> _WHAT THE TASK ASKS_
Go through the listing and repeat each entry exactly, but include no pictures.

> _MATERIAL SUPPLIED_

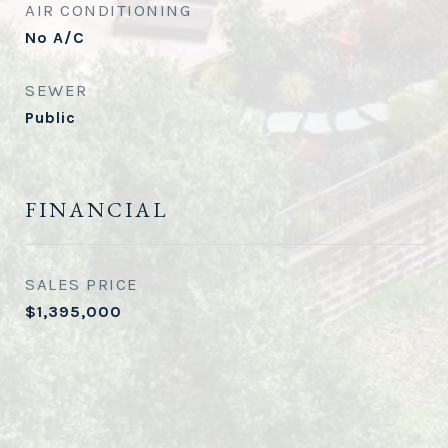
AIR CONDITIONING
No A/C
SEWER
Public
FINANCIAL
SALES PRICE
$1,395,000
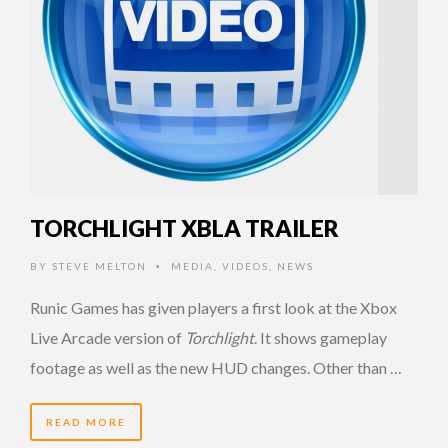
TORCHLIGHT XBLA TRAILER
BY
STEVE MELTON
MEDIA
,
VIDEOS
,
NEWS
•
Runic Games has given players a first look at the Xbox
Live Arcade version of
Torchlight
. It shows gameplay
footage as well as the new HUD changes. Other than …
READ MORE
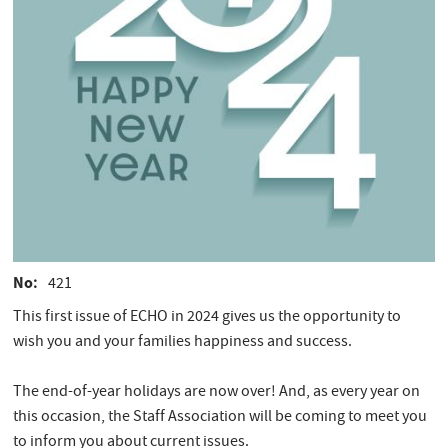
No
421
This first issue of ECHO in 2024 gives us the opportunity to
wish you and your families happiness and success.
The end-of-year holidays are now over! And, as every year on
this occasion, the Staff Association will be coming to meet you
to inform you about current issues.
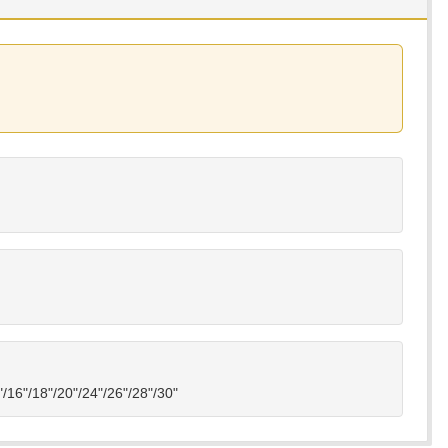
4"/16"/18"/20"/24"/26"/28"/30"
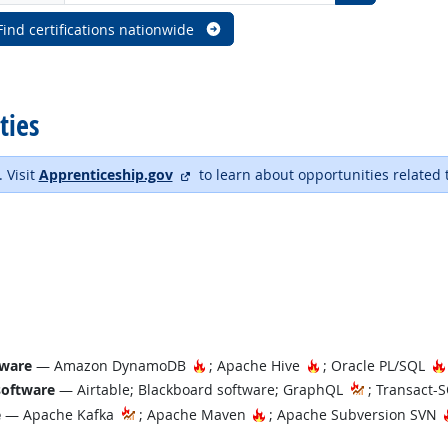
Find certifications nationwide
ties
external site
. Visit
Apprenticeship.gov
to learn about opportunities related 
Hot Technology
Hot Technology
tware
— Amazon DynamoDB
; Apache Hive
; Oracle PL/SQL
software
— Airtable; Blackboard software; GraphQL
; Transact-
Hot Technology
e
— Apache Kafka
; Apache Maven
; Apache Subversion SVN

> _SOLUTION TO THIS PROBLEM_
AIR CONDITIONING
No A/C
SEWER
Public
FINANCIAL
SALES PRICE
$1,395,000
TORCHLIGHT XBLA TRAILER
BY
STEVE MELTON
MEDIA
,
VIDEOS
,
NEWS
•
Runic Games has given players a first look at the Xbox
Live Arcade version of
Torchlight
. It shows gameplay
footage as well as the new HUD changes. Other than …
READ MORE
No
421
This first issue of ECHO in 2024 gives us the opportunity to
wish you and your families happiness and success.
The end-of-year holidays are now over! And, as every year on
this occasion, the Staff Association will be coming to meet you
to inform you about current issues.
4"/16"/18"/20"/24"/26"/28"/30"
Find certifications nationwide
ties
external site
. Visit
Apprenticeship.gov
to learn about opportunities related 
Hot Technology
Hot Technology
tware
— Amazon DynamoDB
; Apache Hive
; Oracle PL/SQL
software
— Airtable; Blackboard software; GraphQL
; Transact-
Hot Technology
e
— Apache Kafka
; Apache Maven
; Apache Subversion SVN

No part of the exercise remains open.